Australian businessman and survivor Frank Lowy addresses March of the Living

SYDNEY, Australia (JTA) – Australian-based Holocaust survivor Frank Lowy delivered the keynote address at the March of the Living ceremony at Auschwitz-Birkenau on Yom Hashoah.

The program also marked the 70th anniversary of the Warsaw Ghetto uprising.

Lowy, who survived the war on the run from his Czech birthplace before immigrating to Palestine and fighting in Israel’s War of Independence, fought back tears Monday as he told how his father paid the ultimate price for refusing to surrender his prayer shawl and phylacteries upon arrival at the death camp.
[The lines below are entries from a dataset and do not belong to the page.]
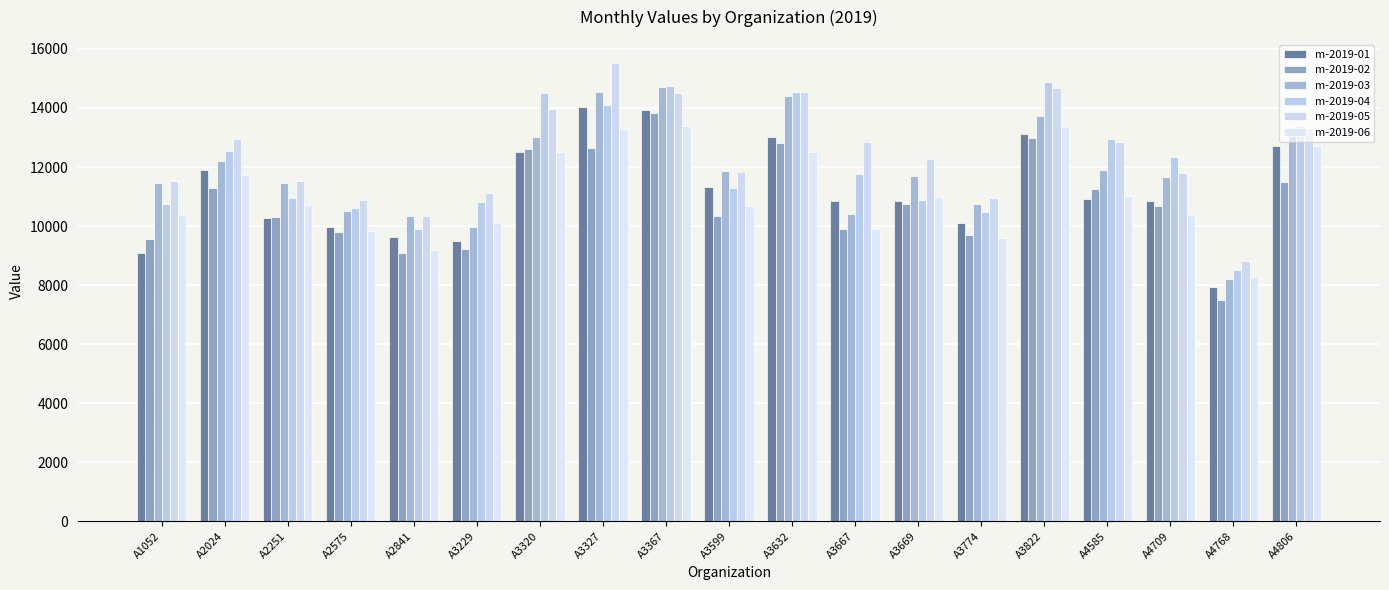

What is the spread (max minus min) of values at A3327?

2894.6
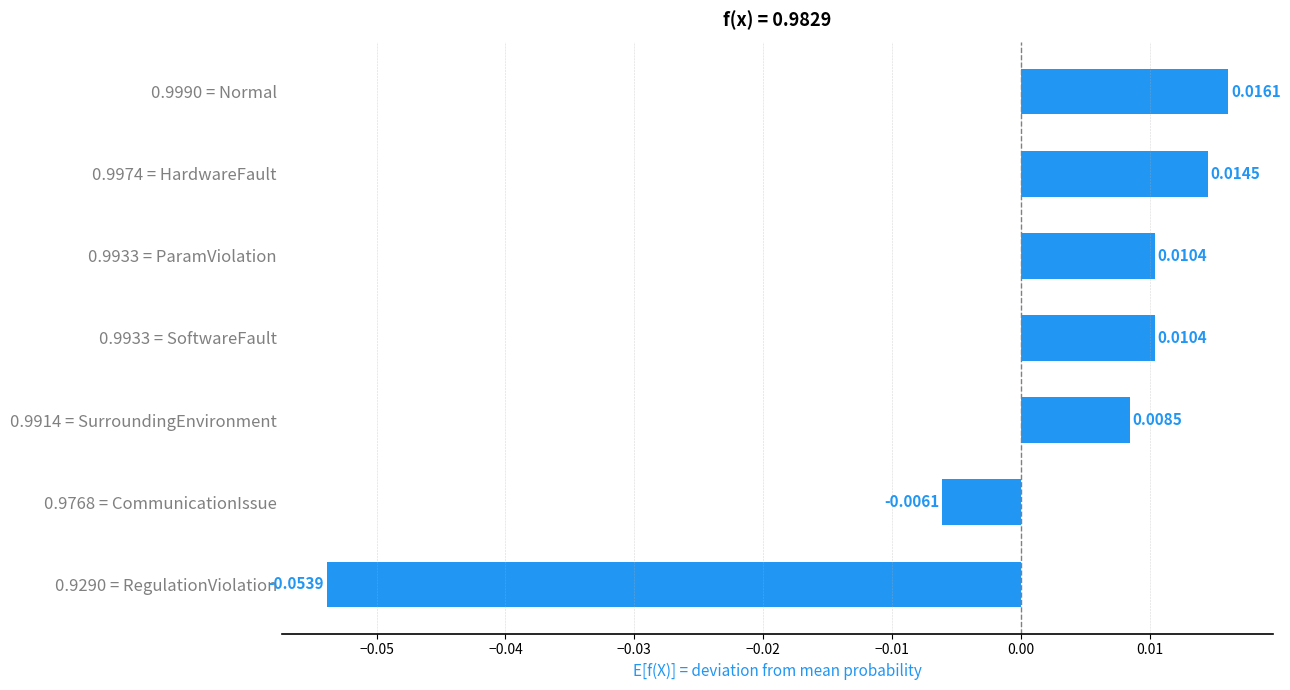

How many distinct data groups are displayed?

1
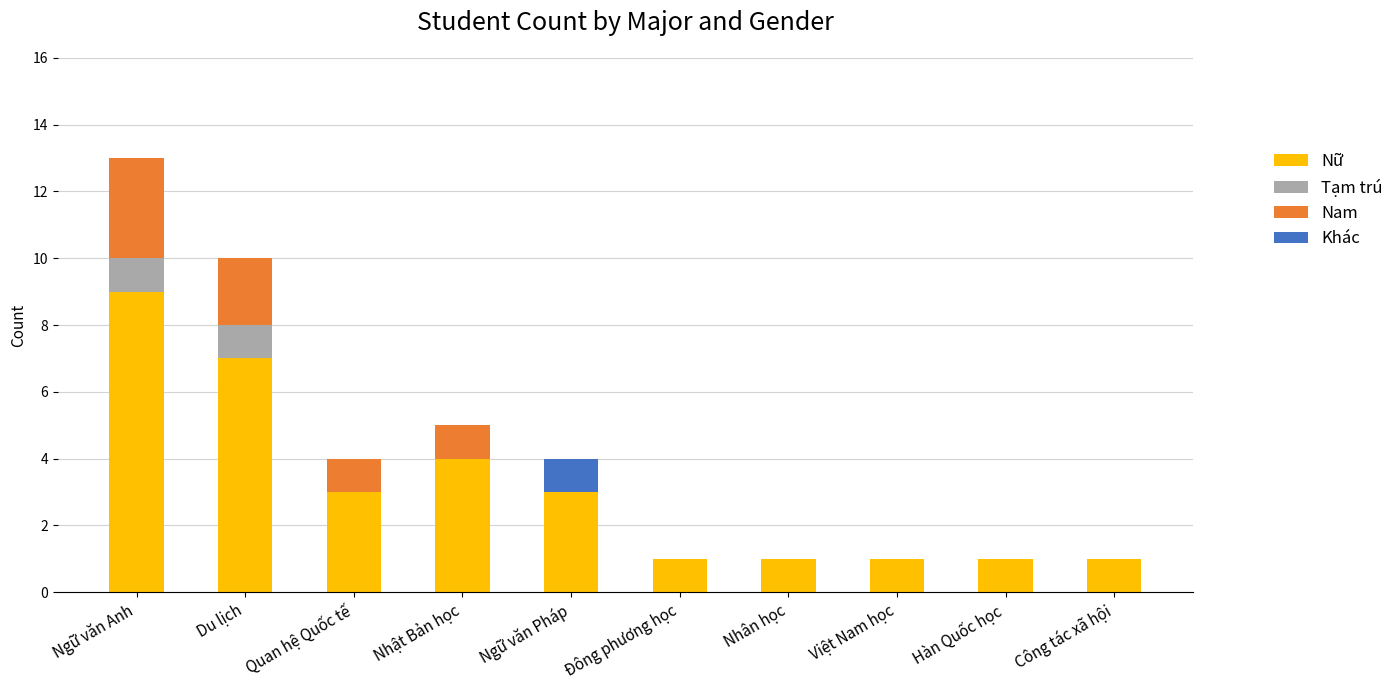

Which category has the highest value in the Nữ series?

Ngữ văn Anh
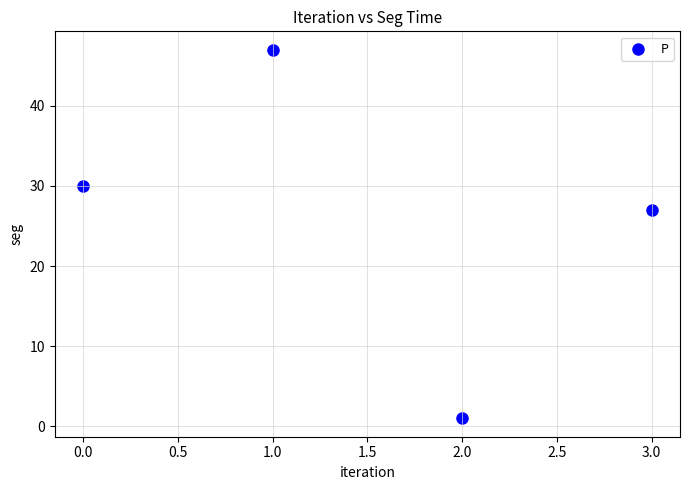

What Y value in the scatter plot is closest to 24?

27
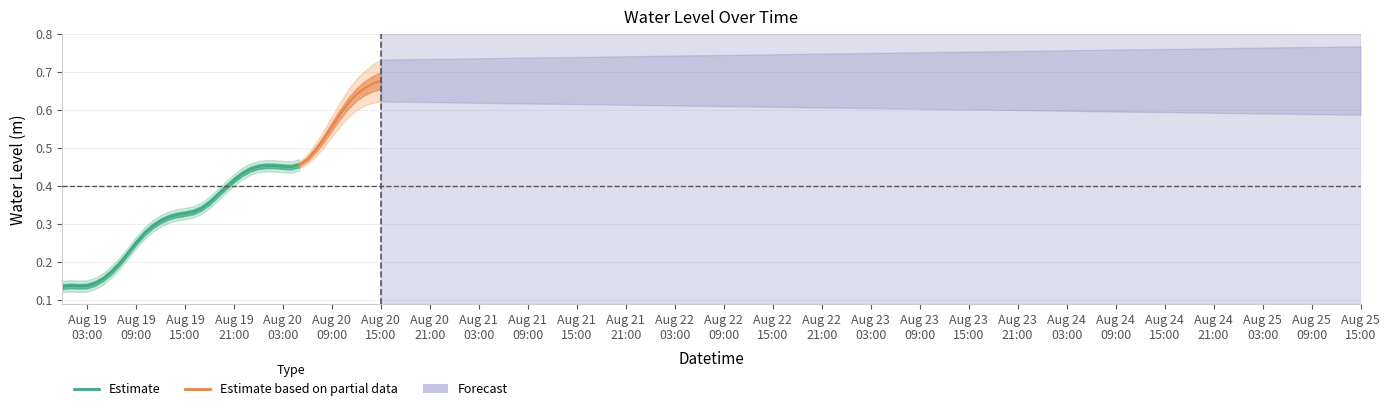

Rank the categories by value from highest to lowest.

2025-08-20 15:00:00, 2025-08-20 14:00:00, 2025-08-20 13:00:00, 2025-08-20 12:00:00, 2025-08-20 11:00:00, 2025-08-20 10:00:00, 2025-08-20 09:00:00, 2025-08-20 08:00:00, 2025-08-20 07:00:00, 2025-08-20 06:00:00, 2025-08-20 05:00:00, 2025-08-20 01:00:00, 2025-08-20 02:00:00, 2025-08-20 03:00:00, 2025-08-20 00:00:00, 2025-08-20 04:00:00, 2025-08-19 23:00:00, 2025-08-19 22:00:00, 2025-08-19 21:00:00, 2025-08-19 20:00:00, 2025-08-19 19:00:00, 2025-08-19 18:00:00, 2025-08-19 17:00:00, 2025-08-19 16:00:00, 2025-08-19 15:00:00, 2025-08-19 14:00:00, 2025-08-19 13:00:00, 2025-08-19 12:00:00, 2025-08-19 11:00:00, 2025-08-19 10:00:00, 2025-08-19 09:00:00, 2025-08-19 08:00:00, 2025-08-19 07:00:00, 2025-08-19 06:00:00, 2025-08-19 05:00:00, 2025-08-19 04:00:00, 2025-08-19 01:00:00, 2025-08-19 03:00:00, 2025-08-19 02:00:00, 2025-08-19 00:00:00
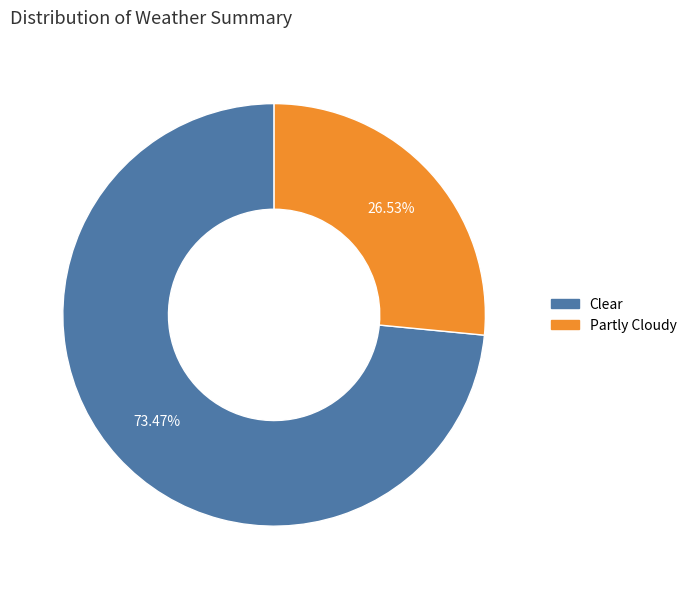

To the nearest percent, what is the difference between the largest and smallest slice percentages?

47%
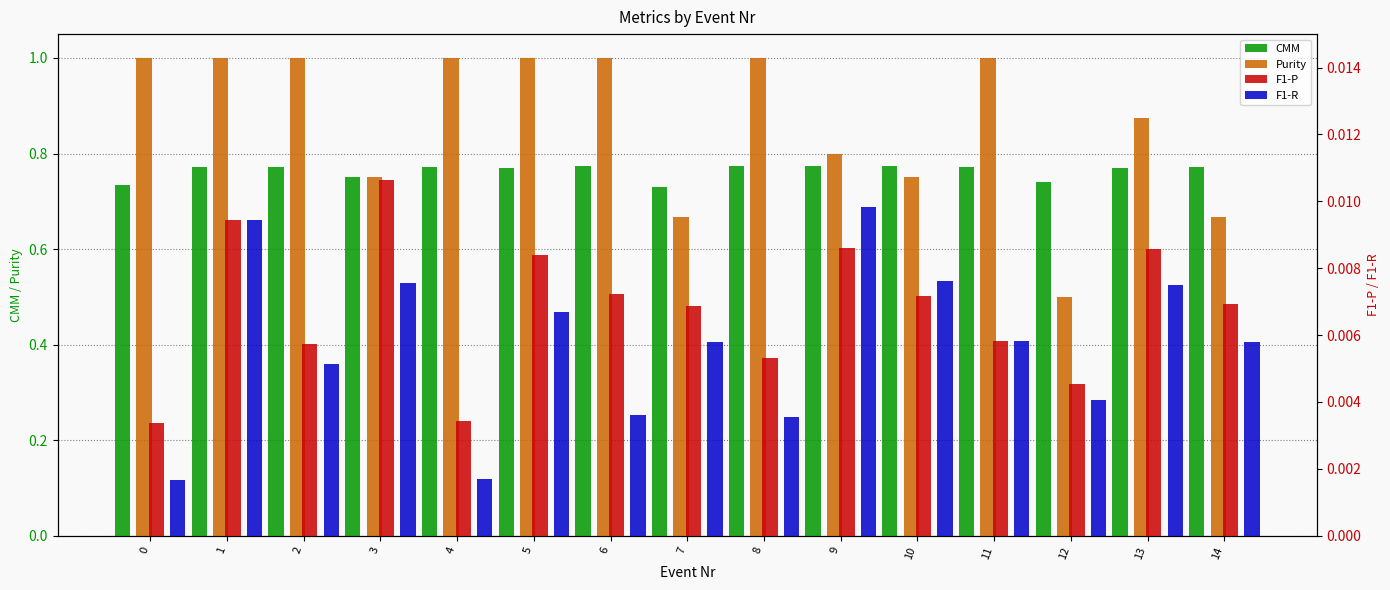

How many CMM values are between 0 and 1?

15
“I never realized that he had strength — the spiritual strength — to take on the brutal guards here in Birkenau,” he told the more than 10,000 people at the ceremony.

“No matter how hard they hit him, he protected the sanctity of his tallit and tefillin,” Lowy said. “They could break his body but they could not break his spirit. The tallit and tefillin were part of him, part of his personal relationship with God and he was ready to die for them. And he did.”

For more than half a century, Lowy, 82, the founder of the Westfield shopping center empire, never knew what had happened to his father. But one of his sons had a chance meeting in America some 50 years after the end of World War II that enabled the family to piece together the story.

In memory of Hugo Lowy and the other victims of Auschwitz, the Lowy family restored a train wagon used to relocate Hungarian Jews to Auschwitz, to be displayed at the museum at the site.

Lowy’s sons and one of his granddaughters, who was part of the Australian contingent on March of the Living, attended the ceremony. It was the 25th anniversary of the March of the Living.